* **TASK LIST**
1. Decide whether each statement below agrees with the court order. Answer yes or no for each and quote the words of the order that settle it.
(a) The court sits in the Indianapolis Division of the Southern District of Indiana.
(b) Mr. Rowe's motion for reconsideration is docket number 71.
(c) Mr. Rowe's request for a Rule 706 neutral expert was filed on December 1, 2017.
2. Reproduce the court order word for word from "ALICIA D. COOMER" up to and including "November 1, 2017.".
3. Continue the court order from where it stops.

United States District Court, S.D. Indiana, Indianapolis Division

March 6, 2018

JEFFREY ALLEN ROWE, Plaintiff,
v.
ALICIA D. COOMER LPN, BRUCE D. IPPEL M.D., CORIZON HEALTH INC., MEGHAN MILLER HSA, MELISSA S. WEHRLEY R.N., BRUBAKER NURSE PRACTITIONER, LPN AMBER DILLOW, LPN DOUGLAS BEITLER, NP JEFFREY GLOVER, Defendants.

          ORDER GRANTING MOTION FOR RECONSIDERATION, DENYING MOTION FOR THE COURT TO APPOINT AN EXPERT, AND DENYING MOTION FOR ASSISTANCE WITH RECRUITING COUNSEL

          SARAH EVANS BARKER, JUDGE

         I. Motion for Reconsideration

         Plaintiff Jeffrey Allen Rowe's motion for reconsideration, dkt. [71], is granted to the extent the Court will now reconsider Mr. Rowe's request for the Court to appoint a Rule 706 neutral expert filed November 1, 2017.

* **INFORMATION SHOWN**
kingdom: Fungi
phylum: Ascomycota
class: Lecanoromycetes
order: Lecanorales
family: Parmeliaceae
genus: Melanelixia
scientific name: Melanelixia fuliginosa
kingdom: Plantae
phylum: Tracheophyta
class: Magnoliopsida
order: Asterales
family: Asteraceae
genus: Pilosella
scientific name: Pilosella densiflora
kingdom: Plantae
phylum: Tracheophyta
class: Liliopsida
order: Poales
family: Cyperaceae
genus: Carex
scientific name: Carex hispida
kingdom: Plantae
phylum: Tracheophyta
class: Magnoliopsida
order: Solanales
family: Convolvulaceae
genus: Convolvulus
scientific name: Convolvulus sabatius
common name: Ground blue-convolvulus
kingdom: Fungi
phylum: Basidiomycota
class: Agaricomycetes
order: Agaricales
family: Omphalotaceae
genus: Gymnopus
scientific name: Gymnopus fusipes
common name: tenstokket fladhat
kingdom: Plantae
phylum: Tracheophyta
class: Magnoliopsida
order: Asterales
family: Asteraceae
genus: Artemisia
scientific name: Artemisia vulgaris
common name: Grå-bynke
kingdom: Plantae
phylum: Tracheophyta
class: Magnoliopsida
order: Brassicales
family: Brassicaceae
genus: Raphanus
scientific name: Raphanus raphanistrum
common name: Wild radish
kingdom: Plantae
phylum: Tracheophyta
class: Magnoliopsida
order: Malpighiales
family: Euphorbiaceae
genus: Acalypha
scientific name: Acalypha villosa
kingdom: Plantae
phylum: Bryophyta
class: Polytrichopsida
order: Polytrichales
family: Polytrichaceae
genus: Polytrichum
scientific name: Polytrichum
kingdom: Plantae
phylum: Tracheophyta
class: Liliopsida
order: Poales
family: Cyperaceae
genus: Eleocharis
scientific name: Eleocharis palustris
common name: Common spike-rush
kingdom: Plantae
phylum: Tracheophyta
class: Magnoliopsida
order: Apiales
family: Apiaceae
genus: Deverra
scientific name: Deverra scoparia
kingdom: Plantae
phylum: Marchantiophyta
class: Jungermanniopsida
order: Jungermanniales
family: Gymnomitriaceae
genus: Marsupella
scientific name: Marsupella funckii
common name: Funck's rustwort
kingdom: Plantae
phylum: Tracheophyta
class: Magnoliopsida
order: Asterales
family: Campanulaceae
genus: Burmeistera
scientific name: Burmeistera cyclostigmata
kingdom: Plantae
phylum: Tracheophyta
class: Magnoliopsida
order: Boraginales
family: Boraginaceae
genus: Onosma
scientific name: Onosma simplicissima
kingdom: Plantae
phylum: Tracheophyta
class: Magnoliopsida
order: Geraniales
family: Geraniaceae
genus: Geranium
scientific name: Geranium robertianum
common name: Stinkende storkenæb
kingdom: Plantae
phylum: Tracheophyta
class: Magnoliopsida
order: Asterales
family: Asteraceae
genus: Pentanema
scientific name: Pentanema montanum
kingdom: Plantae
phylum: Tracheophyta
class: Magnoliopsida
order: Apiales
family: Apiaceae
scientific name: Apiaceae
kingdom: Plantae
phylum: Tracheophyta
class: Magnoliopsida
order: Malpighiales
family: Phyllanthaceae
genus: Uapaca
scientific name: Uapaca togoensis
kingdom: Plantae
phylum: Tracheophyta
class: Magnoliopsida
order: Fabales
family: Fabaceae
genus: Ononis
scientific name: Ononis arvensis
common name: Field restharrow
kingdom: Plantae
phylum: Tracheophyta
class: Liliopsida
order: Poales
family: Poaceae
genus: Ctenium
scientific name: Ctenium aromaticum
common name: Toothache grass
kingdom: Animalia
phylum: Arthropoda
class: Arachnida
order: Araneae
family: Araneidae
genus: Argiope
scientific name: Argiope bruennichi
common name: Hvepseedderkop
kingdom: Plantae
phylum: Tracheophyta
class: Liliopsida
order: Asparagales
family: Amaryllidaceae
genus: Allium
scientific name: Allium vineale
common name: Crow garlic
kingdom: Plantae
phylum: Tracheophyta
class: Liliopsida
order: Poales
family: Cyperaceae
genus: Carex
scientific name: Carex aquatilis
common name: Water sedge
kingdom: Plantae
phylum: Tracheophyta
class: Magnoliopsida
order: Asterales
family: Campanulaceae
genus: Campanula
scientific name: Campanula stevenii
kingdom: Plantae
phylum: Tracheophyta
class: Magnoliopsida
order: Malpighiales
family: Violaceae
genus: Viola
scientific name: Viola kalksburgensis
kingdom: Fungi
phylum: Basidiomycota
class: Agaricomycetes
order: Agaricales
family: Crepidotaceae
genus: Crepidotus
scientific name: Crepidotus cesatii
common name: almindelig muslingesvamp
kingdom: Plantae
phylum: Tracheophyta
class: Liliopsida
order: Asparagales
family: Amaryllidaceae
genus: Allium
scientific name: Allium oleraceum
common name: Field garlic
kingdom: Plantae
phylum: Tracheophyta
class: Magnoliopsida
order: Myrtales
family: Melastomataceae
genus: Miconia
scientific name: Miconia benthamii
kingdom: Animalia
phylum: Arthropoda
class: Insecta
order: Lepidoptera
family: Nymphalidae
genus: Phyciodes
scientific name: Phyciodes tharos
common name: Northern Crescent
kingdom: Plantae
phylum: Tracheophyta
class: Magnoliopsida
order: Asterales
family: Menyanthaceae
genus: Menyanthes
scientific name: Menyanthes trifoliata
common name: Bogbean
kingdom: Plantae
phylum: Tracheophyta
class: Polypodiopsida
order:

* **EXERCISE RESULTS**
1.
(a) Yes: "United States District Court, S.D. Indiana, Indianapolis Division"
(b) Yes: "motion for reconsideration, dkt. [71]"
(c) No: "filed November 1, 2017"

2.
ALICIA D. COOMER LPN, BRUCE D. IPPEL M.D., CORIZON HEALTH INC., MEGHAN MILLER HSA, MELISSA S. WEHRLEY R.N., BRUBAKER NURSE PRACTITIONER, LPN AMBER DILLOW, LPN DOUGLAS BEITLER, NP JEFFREY GLOVER, Defendants.

          ORDER GRANTING MOTION FOR RECONSIDERATION, DENYING MOTION FOR THE COURT TO APPOINT AN EXPERT, AND DENYING MOTION FOR ASSISTANCE WITH RECRUITING COUNSEL

          SARAH EVANS BARKER, JUDGE

         I. Motion for Reconsideration

         Plaintiff Jeffrey Allen Rowe's motion for reconsideration, dkt. [71], is granted to the extent the Court will now reconsider Mr. Rowe's request for the Court to appoint a Rule 706 neutral expert filed November 1, 2017.

3.
         II. Motion for the Court to Appoint an Expert

         Mr. Rowe brought this action pursuant to 42 U.S.C. § 1983 against the defendants alleging that they violated his Eighth Amendment rights due to their deliberate indifference to his right thumb injury and that certain defendants committed medical malpractice. Presently before the Court is the plaintiff's motion for the Court to appoint a neutral medical expert under Rule 706 of the Federal Rules of Evidence. The defendants oppose this motion. For the reasons explained below, the plaintiff's motion, dkt. [54], is denied at this time. The Court will reconsider, sua sponte, the motion for the Court to appoint a Rule 706 expert when briefing for summary judgment is complete.

         Rule 706 of the Federal Rules of Evidence permits the Court to appoint a neutral expert witness “that the parties agree on and any of its own choosing.” Fed.R.Evid. 706(a). The purpose of this rule is to allow the Court to obtain neutral expert testimony when “scientific or specialized knowledge will help the court to understand the evidence or decide a disputed fact.” Elcock v. Davidson, 561 Fed.Appx. 519, 524 (7th Cir. 2014). The Court, however, “need not appoint an expert for a party's own benefit or to explain symptoms that can be understood by a layperson.” Turner v. Cox, 569 Fed.Appx. 463, 468 (7th Cir. 2014) (citations omitted).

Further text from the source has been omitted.